2 Gedanken zu „Ist Rasen nur eine Flucht vor Dränglern?“

  1. Im Nachhinein festzulegen, ob drängelnde Fahrzeuge lediglich als Ausrede verwendet werden, mit überhöhter Geschwindigkeit gefahren zu sein, ist oft schwierig. Oft kann das Rasen nämlich mit verschiedenen Erklärungen begründet werden, damit die Versicherung die Kosten des entstandenen Schadens nach einem Unfall übernimmt. Mehr Kenntnisse darüber, welche Strafen nach zu schnellem Fahren mit Unfallfolge drohen, hat ein Anwalt für Strafrecht.

    Antworten
  2. Ein recht fragwürdiges Urteil. Es gäbe ja auch noch die Möglichkeit, dem drohenden Drängler zu entkommen, indem man ihn einfach vorbei lässt. Das geht, auch mit einem Porsche. Oder hatte der Fahrer die begründete Angst, aus dem vorbeifahrenden Audi erschossen zu werden?

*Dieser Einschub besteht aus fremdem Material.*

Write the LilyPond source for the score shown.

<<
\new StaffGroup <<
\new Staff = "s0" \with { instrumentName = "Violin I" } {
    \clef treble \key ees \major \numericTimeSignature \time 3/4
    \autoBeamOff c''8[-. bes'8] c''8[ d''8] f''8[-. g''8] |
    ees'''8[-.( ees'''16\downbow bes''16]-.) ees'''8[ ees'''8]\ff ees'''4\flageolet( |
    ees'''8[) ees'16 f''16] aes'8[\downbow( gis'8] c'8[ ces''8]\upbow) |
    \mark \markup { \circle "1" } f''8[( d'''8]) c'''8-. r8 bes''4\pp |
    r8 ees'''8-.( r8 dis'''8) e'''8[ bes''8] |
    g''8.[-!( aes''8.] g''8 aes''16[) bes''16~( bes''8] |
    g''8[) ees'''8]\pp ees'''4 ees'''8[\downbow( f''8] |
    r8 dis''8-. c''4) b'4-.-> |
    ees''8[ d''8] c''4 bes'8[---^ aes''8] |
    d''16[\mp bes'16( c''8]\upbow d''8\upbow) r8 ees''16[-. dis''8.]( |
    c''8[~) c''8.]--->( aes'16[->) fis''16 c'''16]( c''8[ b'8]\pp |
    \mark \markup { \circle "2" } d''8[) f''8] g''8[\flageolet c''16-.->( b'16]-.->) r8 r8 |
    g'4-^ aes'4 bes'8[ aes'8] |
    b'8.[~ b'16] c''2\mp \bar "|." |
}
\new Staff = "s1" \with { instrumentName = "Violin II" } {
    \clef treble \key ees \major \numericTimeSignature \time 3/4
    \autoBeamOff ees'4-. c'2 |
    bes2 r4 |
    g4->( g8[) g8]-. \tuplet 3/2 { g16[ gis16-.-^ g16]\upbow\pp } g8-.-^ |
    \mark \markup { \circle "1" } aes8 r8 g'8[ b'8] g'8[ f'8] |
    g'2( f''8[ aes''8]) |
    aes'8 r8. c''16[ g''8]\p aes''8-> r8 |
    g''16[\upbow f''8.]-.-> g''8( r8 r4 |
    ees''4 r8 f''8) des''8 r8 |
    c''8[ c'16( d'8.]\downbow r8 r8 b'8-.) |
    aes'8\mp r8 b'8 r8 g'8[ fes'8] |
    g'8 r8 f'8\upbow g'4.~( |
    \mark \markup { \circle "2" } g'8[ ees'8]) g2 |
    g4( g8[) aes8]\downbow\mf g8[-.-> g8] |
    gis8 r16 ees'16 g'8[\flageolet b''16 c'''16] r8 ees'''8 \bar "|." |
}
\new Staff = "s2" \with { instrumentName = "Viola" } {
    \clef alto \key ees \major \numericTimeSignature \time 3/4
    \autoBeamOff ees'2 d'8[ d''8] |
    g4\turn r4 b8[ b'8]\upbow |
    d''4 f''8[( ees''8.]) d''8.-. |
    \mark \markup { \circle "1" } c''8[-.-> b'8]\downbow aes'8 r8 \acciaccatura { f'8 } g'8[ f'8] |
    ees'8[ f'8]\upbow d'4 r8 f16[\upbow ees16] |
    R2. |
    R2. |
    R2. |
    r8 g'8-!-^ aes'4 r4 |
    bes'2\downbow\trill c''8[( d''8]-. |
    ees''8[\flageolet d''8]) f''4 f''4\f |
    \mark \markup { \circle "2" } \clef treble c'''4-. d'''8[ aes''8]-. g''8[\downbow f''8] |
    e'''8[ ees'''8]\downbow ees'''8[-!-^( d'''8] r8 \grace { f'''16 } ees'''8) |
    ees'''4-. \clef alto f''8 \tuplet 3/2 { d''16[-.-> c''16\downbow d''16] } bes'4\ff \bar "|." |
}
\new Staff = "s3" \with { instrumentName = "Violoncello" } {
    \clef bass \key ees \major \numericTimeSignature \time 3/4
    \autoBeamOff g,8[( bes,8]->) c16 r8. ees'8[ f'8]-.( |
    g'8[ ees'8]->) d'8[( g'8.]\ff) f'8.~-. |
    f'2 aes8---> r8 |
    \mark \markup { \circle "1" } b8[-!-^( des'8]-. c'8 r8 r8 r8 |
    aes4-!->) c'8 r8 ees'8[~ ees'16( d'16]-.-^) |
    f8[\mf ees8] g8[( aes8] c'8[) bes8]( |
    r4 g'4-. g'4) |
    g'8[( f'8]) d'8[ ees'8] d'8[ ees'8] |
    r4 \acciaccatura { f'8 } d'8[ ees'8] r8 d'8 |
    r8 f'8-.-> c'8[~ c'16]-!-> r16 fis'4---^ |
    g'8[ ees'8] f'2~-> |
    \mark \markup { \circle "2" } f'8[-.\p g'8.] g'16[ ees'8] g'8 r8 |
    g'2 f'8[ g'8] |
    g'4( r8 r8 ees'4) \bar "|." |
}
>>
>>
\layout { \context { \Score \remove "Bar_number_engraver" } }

    Durch eine drastische Reduzierung der Geschwindigkeit könnte man auch das Geschwindigkeitsniveau dem vorhandenen Abstand anpassen. Oder ist das dann schon Nötigung?
    Nach meinem persönlichen Rechtsempfinden ist ein Mensch, der sich durch die geschilderte Situation zu einer extrem überhöhten Geschwindigkeit verleiten lässt, zum Führen von Kraftfahrzeugen ungeeignet.